Schröder geht davon, dass der Impfstoff gegen den Virus Ende September oder Anfang Oktober vorliegen wird. »Dann kann das Impfen sofort beginnen», sagte er. Nach Angaben des Thüringer Gesundheitsministeriums hat die WHO als Vorsorgemaßnahme dazu geraten, zunächst besondere Personengruppen, wie Menschen mit chronischen Krankheiten oder Beschäftigte im Gesundheitswesen zu impfen. Diese Personengruppen umfassten rund 30 Prozent der Bevölkerung in Deutschland. Gegenwärtig befinde sich der Entwurf einer Verordnung des Bundesgesundheitsministeriums zwischen Bund und Ländern in der Abstimmung, in der die Leistungspflicht der Krankenkassen sowie weitere Einzelheiten geregelt würden.

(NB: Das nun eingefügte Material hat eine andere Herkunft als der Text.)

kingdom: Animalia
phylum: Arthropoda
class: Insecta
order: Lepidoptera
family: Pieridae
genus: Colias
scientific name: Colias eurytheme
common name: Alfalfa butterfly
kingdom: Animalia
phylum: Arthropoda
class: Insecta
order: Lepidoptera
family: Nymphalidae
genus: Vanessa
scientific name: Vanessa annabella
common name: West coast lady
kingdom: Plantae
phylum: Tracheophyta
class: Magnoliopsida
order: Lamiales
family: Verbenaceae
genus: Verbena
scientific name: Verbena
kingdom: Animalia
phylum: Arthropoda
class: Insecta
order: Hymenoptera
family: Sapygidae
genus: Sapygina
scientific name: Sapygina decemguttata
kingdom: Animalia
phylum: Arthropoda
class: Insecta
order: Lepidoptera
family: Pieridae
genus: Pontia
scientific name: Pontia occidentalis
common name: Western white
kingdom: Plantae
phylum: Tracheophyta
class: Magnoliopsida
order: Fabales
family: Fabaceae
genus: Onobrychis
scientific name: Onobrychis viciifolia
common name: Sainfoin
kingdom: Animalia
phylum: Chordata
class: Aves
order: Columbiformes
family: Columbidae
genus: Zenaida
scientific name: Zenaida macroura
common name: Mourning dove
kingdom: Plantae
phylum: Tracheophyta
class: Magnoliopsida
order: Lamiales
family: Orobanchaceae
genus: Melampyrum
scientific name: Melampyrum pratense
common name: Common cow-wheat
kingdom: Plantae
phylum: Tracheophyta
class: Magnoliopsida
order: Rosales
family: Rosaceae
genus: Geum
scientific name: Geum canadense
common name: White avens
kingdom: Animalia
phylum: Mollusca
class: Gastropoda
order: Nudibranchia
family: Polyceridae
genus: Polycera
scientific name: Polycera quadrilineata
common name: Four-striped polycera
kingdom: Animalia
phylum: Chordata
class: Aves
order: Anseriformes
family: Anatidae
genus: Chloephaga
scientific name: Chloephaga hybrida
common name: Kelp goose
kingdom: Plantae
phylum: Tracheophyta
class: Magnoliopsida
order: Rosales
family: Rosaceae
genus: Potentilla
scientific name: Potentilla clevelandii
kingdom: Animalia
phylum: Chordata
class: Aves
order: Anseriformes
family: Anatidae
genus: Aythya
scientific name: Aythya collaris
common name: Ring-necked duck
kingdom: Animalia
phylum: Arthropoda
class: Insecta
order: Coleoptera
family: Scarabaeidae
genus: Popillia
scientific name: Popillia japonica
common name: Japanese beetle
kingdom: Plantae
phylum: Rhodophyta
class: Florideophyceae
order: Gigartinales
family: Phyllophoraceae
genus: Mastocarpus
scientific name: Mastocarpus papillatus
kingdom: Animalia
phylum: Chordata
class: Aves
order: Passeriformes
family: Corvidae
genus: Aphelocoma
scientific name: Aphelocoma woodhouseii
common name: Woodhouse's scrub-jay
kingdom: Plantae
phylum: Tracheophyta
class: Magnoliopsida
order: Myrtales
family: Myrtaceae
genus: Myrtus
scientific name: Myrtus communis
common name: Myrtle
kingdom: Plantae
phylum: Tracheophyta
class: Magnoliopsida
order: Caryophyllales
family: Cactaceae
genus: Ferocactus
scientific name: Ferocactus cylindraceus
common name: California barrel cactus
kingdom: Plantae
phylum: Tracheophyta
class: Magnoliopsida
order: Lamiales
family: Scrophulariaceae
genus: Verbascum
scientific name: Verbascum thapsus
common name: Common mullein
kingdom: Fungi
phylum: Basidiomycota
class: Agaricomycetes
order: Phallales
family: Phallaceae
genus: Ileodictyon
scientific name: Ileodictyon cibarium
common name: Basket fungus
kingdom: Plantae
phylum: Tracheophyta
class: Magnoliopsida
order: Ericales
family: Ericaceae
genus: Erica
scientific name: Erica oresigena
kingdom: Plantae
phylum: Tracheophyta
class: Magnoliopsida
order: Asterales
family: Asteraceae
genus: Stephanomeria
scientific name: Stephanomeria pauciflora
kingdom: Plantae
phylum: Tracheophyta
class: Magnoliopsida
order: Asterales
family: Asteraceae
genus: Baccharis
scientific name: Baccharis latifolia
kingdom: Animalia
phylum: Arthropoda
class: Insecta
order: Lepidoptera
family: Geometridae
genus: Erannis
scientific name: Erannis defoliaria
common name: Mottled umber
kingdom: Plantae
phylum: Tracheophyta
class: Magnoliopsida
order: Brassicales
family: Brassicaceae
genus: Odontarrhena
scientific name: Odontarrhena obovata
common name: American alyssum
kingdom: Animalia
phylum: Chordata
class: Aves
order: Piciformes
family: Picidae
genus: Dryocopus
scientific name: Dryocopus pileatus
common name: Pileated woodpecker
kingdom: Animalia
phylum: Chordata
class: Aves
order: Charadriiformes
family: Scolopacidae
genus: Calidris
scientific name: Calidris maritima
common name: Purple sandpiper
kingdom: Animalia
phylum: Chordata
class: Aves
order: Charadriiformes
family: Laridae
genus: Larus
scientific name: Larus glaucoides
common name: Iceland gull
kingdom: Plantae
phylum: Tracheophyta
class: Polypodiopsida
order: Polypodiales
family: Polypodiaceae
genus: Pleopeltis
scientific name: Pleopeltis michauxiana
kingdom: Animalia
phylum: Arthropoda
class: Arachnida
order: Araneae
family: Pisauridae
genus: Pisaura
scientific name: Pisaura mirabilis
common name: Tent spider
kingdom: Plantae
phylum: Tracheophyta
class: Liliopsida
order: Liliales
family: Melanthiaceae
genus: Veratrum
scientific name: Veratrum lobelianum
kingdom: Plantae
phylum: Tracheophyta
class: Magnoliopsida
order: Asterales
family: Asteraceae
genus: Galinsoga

Dem Ministerium zufolge besteht die Option zum Kauf weiterer Dosen, um gegebenenfalls die gesamte Bevölkerung impfen zu können. Die 50 Millionen Dosen kosteten rund 700 Millionen Euro. Für eine bundesweite Impfung müssten laut Ministerium insgesamt zwei Milliarden Euro aufgewendet werden. (PR-inside, 07/2009)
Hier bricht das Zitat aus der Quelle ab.